··· Input data ···

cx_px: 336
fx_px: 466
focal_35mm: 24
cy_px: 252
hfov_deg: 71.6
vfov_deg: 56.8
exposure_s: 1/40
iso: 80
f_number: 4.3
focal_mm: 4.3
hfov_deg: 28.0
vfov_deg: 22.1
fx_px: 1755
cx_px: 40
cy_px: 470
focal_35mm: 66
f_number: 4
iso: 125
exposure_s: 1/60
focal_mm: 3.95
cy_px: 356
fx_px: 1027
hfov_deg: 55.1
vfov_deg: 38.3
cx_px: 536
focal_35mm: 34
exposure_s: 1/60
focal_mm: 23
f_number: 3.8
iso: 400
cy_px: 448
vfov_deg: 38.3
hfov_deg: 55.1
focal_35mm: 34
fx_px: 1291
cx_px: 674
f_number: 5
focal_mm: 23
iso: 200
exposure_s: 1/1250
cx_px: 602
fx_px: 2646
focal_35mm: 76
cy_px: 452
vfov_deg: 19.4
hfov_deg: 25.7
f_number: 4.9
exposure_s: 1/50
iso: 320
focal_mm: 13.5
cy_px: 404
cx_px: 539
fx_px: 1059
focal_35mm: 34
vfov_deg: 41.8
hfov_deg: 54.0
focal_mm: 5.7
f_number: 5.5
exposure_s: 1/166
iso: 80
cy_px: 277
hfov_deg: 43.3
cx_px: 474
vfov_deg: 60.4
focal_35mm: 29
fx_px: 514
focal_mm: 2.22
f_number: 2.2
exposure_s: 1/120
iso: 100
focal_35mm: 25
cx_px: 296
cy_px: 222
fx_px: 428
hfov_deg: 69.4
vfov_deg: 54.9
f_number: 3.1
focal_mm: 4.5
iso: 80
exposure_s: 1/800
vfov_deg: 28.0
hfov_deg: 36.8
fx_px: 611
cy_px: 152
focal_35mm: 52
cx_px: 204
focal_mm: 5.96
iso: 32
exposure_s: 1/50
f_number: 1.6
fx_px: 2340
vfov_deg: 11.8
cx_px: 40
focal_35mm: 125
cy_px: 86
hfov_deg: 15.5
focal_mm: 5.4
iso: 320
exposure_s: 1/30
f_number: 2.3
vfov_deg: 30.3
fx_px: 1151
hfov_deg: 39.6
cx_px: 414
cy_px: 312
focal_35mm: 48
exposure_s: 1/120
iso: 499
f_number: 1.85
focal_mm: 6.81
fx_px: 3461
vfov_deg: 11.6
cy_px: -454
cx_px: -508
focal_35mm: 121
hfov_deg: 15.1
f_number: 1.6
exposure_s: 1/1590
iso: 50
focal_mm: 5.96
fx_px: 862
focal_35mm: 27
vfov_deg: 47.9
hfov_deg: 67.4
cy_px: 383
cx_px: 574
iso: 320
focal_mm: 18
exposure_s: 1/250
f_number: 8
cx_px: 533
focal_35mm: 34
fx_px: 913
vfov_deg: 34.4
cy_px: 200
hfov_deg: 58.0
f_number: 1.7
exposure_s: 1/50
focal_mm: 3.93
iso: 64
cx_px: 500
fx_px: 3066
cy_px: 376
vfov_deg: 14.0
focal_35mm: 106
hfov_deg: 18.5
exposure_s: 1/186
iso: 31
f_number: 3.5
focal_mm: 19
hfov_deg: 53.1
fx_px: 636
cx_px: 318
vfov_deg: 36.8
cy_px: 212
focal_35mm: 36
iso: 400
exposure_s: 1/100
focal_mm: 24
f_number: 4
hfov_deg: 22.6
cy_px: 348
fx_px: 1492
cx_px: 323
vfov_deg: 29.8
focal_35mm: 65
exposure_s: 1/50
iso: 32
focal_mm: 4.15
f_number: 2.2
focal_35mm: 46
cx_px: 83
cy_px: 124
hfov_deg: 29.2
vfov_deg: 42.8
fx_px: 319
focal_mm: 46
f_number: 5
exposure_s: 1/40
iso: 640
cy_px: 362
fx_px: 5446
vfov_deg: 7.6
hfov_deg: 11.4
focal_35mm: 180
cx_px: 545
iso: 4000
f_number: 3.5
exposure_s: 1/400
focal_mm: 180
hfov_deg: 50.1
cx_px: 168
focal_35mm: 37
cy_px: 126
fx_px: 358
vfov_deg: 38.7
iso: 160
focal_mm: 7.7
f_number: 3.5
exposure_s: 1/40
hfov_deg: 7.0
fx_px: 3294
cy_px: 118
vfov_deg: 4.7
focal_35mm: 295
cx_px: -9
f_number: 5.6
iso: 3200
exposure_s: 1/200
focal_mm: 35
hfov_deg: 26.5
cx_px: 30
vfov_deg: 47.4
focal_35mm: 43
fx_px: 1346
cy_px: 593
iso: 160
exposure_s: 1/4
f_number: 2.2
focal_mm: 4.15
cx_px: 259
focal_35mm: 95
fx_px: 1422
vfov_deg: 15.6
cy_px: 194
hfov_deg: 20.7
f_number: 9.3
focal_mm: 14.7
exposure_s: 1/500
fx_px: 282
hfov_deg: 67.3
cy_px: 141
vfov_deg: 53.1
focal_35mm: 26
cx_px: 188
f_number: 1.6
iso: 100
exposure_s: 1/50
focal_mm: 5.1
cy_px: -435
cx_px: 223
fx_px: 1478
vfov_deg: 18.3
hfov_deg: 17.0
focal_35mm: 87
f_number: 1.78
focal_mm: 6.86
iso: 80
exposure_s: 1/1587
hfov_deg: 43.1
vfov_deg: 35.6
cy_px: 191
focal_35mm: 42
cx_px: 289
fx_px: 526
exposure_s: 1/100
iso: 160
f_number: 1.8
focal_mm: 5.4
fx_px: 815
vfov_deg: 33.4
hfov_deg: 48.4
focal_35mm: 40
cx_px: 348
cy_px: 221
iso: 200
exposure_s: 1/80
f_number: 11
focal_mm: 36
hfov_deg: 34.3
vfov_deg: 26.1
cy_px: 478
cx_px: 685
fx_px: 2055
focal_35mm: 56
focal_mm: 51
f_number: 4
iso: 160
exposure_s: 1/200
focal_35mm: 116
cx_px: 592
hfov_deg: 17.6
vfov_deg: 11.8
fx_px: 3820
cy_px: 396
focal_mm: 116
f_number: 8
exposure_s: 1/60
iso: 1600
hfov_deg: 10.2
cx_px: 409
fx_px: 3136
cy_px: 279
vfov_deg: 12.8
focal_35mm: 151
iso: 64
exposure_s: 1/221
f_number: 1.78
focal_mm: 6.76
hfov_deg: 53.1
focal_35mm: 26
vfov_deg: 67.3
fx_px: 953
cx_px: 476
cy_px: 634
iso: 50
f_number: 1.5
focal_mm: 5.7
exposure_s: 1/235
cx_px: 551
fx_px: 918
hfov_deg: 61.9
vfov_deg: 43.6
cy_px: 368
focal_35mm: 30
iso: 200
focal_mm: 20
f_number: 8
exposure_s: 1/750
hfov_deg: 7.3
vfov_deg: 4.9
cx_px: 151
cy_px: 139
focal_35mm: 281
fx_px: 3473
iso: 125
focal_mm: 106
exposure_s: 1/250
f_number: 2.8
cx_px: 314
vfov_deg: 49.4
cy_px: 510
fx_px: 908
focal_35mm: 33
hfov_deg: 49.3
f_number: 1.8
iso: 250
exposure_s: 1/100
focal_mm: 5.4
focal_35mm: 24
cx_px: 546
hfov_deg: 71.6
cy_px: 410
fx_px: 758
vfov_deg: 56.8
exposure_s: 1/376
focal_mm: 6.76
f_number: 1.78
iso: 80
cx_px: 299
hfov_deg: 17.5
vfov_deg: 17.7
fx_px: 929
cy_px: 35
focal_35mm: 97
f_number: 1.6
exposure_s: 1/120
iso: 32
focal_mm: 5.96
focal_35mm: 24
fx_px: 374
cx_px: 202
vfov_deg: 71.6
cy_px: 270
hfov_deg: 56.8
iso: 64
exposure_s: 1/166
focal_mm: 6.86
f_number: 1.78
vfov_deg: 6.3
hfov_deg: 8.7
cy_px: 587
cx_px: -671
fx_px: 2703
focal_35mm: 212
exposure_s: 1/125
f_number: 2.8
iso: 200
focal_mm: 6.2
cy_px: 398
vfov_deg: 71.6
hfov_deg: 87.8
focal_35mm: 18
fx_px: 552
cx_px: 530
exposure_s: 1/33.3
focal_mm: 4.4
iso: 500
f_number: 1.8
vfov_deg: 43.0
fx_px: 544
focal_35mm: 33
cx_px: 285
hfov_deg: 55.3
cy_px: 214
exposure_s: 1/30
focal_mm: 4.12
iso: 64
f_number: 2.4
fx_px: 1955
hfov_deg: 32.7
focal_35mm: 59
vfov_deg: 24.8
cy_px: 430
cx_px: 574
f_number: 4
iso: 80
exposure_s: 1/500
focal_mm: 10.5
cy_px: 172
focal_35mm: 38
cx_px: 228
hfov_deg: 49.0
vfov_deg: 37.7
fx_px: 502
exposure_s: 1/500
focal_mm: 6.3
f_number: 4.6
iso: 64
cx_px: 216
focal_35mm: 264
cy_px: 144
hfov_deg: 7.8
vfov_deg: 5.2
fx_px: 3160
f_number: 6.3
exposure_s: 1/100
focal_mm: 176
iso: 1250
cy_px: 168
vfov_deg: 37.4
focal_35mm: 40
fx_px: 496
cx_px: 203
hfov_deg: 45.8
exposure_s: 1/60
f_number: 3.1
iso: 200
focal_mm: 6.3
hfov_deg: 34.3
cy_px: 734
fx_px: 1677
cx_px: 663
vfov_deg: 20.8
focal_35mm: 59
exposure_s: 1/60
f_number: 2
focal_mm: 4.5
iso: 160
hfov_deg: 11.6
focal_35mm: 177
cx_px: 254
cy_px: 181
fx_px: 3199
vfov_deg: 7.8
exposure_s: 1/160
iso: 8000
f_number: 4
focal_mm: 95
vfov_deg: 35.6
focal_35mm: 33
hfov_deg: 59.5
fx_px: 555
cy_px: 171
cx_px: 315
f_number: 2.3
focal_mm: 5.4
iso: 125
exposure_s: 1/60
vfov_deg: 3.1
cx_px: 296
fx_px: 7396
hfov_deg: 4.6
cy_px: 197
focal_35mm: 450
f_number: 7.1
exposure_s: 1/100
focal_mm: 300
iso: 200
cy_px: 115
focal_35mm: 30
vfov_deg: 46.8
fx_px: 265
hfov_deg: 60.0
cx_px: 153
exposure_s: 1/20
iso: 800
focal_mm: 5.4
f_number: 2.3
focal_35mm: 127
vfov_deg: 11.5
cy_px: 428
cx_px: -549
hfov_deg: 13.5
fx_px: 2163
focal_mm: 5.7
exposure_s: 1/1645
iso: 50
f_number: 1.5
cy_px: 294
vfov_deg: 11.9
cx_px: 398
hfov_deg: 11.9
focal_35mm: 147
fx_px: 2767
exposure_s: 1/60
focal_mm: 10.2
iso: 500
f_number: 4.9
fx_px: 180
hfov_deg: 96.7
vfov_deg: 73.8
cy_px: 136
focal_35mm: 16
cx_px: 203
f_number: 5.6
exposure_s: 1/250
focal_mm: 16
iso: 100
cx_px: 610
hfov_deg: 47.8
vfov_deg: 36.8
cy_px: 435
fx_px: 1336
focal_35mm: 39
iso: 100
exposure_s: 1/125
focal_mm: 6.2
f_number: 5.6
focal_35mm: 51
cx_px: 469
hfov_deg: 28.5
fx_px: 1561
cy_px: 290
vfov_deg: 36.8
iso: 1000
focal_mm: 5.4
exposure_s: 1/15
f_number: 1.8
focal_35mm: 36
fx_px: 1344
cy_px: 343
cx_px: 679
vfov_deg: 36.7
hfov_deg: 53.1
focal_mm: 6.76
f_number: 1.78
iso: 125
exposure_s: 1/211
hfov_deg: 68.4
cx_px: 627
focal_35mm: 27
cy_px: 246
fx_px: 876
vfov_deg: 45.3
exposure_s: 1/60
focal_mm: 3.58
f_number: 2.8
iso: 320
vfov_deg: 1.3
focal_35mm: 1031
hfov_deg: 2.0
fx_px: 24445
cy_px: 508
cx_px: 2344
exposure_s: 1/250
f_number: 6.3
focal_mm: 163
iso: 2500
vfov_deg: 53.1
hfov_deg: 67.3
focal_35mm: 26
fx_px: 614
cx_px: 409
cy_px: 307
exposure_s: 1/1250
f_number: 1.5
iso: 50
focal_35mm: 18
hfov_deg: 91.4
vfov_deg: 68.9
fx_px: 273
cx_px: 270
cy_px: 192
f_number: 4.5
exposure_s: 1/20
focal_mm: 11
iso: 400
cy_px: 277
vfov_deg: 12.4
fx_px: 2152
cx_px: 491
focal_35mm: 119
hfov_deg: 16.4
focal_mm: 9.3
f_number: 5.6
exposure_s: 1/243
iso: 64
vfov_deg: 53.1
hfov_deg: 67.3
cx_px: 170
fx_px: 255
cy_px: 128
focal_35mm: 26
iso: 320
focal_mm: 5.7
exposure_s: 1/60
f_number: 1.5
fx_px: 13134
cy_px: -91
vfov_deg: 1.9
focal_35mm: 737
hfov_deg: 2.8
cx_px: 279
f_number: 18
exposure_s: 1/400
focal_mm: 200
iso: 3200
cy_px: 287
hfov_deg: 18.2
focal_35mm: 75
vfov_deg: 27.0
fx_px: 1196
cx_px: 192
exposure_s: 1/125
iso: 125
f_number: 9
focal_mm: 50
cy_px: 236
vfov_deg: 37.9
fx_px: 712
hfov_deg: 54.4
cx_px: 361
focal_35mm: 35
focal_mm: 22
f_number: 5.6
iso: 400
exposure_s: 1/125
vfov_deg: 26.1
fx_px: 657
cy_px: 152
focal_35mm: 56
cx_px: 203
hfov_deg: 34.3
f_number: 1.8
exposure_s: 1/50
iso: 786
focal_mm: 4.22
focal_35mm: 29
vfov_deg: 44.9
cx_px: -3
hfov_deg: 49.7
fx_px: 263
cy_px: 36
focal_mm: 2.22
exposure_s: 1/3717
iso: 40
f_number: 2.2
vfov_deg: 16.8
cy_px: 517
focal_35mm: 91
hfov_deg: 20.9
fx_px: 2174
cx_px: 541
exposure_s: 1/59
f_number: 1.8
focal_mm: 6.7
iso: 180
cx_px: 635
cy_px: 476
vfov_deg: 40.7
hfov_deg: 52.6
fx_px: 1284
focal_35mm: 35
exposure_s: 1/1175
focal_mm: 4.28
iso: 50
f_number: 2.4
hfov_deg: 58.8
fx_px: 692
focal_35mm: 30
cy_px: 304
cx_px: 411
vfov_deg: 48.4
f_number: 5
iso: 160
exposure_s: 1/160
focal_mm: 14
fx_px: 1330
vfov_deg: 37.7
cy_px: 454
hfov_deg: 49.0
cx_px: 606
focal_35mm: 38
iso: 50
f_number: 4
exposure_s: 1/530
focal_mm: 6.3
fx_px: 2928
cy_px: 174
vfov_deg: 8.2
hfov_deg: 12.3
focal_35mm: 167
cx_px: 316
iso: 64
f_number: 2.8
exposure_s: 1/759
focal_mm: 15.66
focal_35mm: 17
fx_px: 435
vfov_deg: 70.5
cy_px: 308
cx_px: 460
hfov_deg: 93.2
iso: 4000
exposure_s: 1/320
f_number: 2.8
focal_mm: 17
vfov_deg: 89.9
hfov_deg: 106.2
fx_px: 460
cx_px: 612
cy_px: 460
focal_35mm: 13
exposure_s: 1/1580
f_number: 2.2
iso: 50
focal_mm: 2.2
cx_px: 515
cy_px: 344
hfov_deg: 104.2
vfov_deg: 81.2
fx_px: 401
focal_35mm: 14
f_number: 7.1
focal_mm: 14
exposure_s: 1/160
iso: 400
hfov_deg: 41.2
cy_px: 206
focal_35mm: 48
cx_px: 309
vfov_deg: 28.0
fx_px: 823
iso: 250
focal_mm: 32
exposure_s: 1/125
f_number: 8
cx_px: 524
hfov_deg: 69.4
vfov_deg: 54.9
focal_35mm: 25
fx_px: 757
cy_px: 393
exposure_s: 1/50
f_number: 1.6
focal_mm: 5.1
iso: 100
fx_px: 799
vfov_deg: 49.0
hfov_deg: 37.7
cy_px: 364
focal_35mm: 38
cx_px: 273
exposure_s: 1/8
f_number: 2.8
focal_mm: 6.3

···

= Activity =
Nothing but the lines from the first line of the data through the line with "fx_px: 2340" should be returned, exactly as they appear, both ends included.

= Response area =
cx_px: 336
fx_px: 466
focal_35mm: 24
cy_px: 252
hfov_deg: 71.6
vfov_deg: 56.8
exposure_s: 1/40
iso: 80
f_number: 4.3
focal_mm: 4.3
hfov_deg: 28.0
vfov_deg: 22.1
fx_px: 1755
cx_px: 40
cy_px: 470
focal_35mm: 66
f_number: 4
iso: 125
exposure_s: 1/60
focal_mm: 3.95
cy_px: 356
fx_px: 1027
hfov_deg: 55.1
vfov_deg: 38.3
cx_px: 536
focal_35mm: 34
exposure_s: 1/60
focal_mm: 23
f_number: 3.8
iso: 400
cy_px: 448
vfov_deg: 38.3
hfov_deg: 55.1
focal_35mm: 34
fx_px: 1291
cx_px: 674
f_number: 5
focal_mm: 23
iso: 200
exposure_s: 1/1250
cx_px: 602
fx_px: 2646
focal_35mm: 76
cy_px: 452
vfov_deg: 19.4
hfov_deg: 25.7
f_number: 4.9
exposure_s: 1/50
iso: 320
focal_mm: 13.5
cy_px: 404
cx_px: 539
fx_px: 1059
focal_35mm: 34
vfov_deg: 41.8
hfov_deg: 54.0
focal_mm: 5.7
f_number: 5.5
exposure_s: 1/166
iso: 80
cy_px: 277
hfov_deg: 43.3
cx_px: 474
vfov_deg: 60.4
focal_35mm: 29
fx_px: 514
focal_mm: 2.22
f_number: 2.2
exposure_s: 1/120
iso: 100
focal_35mm: 25
cx_px: 296
cy_px: 222
fx_px: 428
hfov_deg: 69.4
vfov_deg: 54.9
f_number: 3.1
focal_mm: 4.5
iso: 80
exposure_s: 1/800
vfov_deg: 28.0
hfov_deg: 36.8
fx_px: 611
cy_px: 152
focal_35mm: 52
cx_px: 204
focal_mm: 5.96
iso: 32
exposure_s: 1/50
f_number: 1.6
fx_px: 2340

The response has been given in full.